STXBP1 Encephalopathy is a severe genetic disease. We, clinical and fundamental researchers at the Vrije Universiteit (VU) Amsterdam, the Netherlands, work together to better understand STXBP1-E. We aim to improve diagnosis and therapeutic interventions, and to provide (animal and cellular) models to study the disease. This website is dedicated to inform patients, caregivers, scientists, clinicians and others interested about this disease and our work. Find the most recent developments at the bottom of this page or here.
Timeline of the research development on MUNC18-1/STXBP1 since the first publication on mice lacking the protein and the discovery that it is essential for neurotransmission in 2000. In 2008, the first patients were identified.
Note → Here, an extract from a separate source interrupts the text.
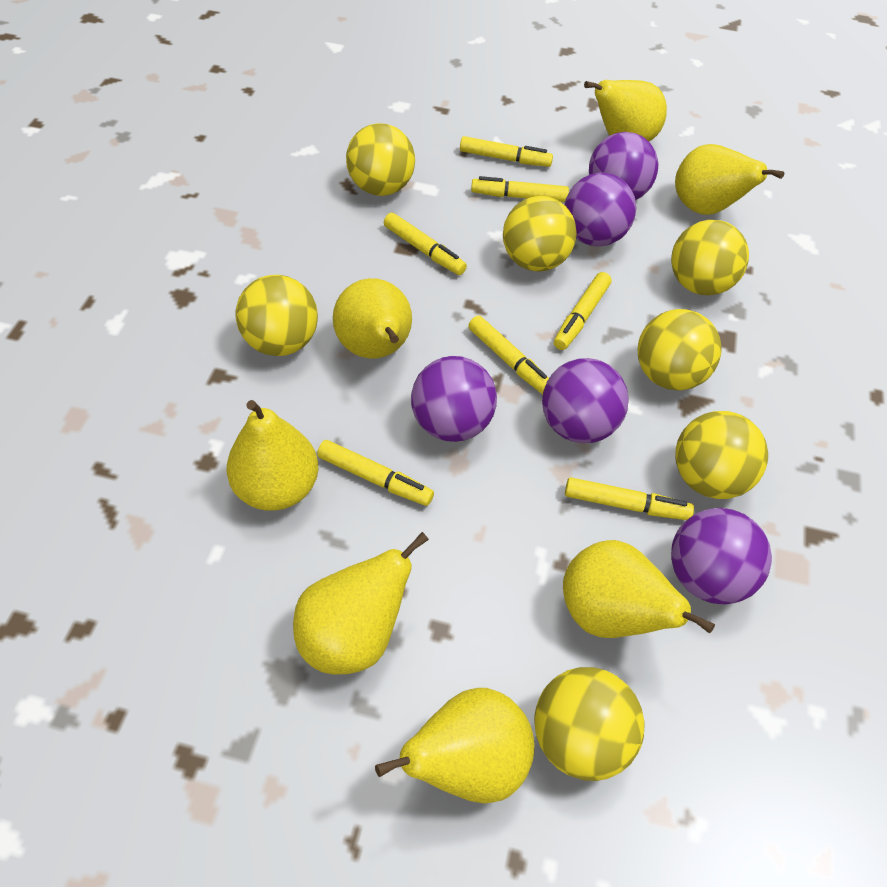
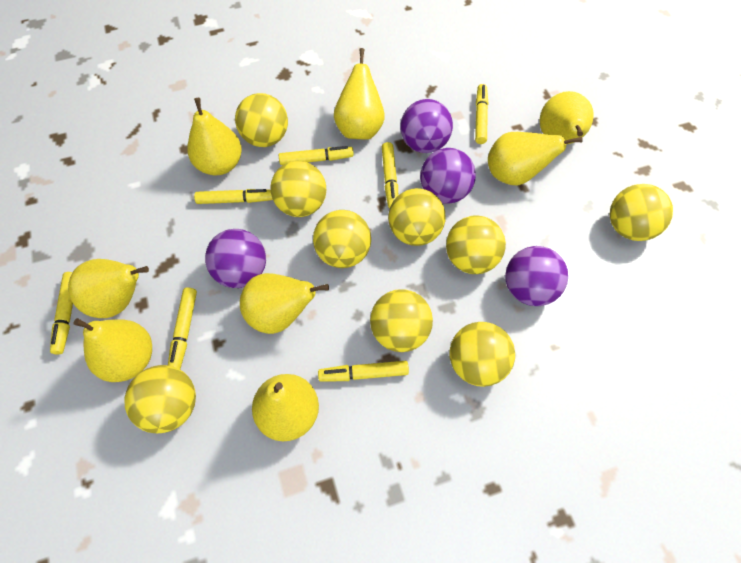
purple ball: [411,356,497,442] [542,358,629,443] [565,173,636,247] [589,132,658,200] [671,508,772,604] = 5 -> [205,229,266,288] [400,99,453,153] [420,148,476,203] [505,246,568,306] = 4
yellow ball: [235,275,318,356] [346,123,415,196] [503,196,577,272] [534,667,645,781] [638,309,722,391] [671,220,749,295] [675,411,768,499] = 7 -> [125,365,196,433] [235,93,288,147] [270,161,326,217] [313,210,371,268] [370,289,433,352] [388,188,445,246] [446,215,506,274] [449,322,515,387] [610,184,673,241] = 9
yellow pear: [227,400,318,511] [293,532,429,675] [333,278,412,358] [375,688,534,804] [563,540,715,638] [584,80,667,142] [675,144,784,215] = 7 -> [68,259,149,318] [74,318,152,382] [188,98,242,175] [240,273,329,334] [252,374,319,441] [334,48,385,140] [488,132,582,186] [539,91,594,144] = 8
Clinically relevant highlights in the Netherlands include the taking place of the first clinic days at the Amsterdam UMC in 2018 where many patient families came together for standardized investigations (see here and here). There are exciting times ahead with many projects in the making (more information on the bottom of this page). Light green lines represent publications on MUNC18-1 by the FGA lab over the years, which amount to more than one paper per year on average.
In September 2021 a Dutch patient family event was organised by researchers and clinicians involved in STXBP1 research at the Vrije Universiteit Amsterdam and the Amsterdam UMC, followed by the international event of the STXBP1 foundation.
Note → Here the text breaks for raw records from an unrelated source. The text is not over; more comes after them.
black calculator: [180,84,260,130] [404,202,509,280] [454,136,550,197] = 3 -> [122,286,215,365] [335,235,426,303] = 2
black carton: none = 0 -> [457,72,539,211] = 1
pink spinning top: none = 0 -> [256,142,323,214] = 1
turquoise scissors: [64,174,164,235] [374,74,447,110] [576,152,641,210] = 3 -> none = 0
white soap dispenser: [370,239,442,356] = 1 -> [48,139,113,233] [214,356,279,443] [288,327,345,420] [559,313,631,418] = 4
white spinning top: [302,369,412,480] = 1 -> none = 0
Claudia Persoon and Matthijs Verhage developed new preclinical screening assays using functional, mature human neurons and CRISPR-Cas9 technology, to promote identification of promising treatment strategies for brain disorders.
A position paper by Verhage & Sorensen published in Neuron on June 19 proposes to unify syndromes caused by mutations in eight core components of the synaptic secretion machinery, based on common etiology and mechanism.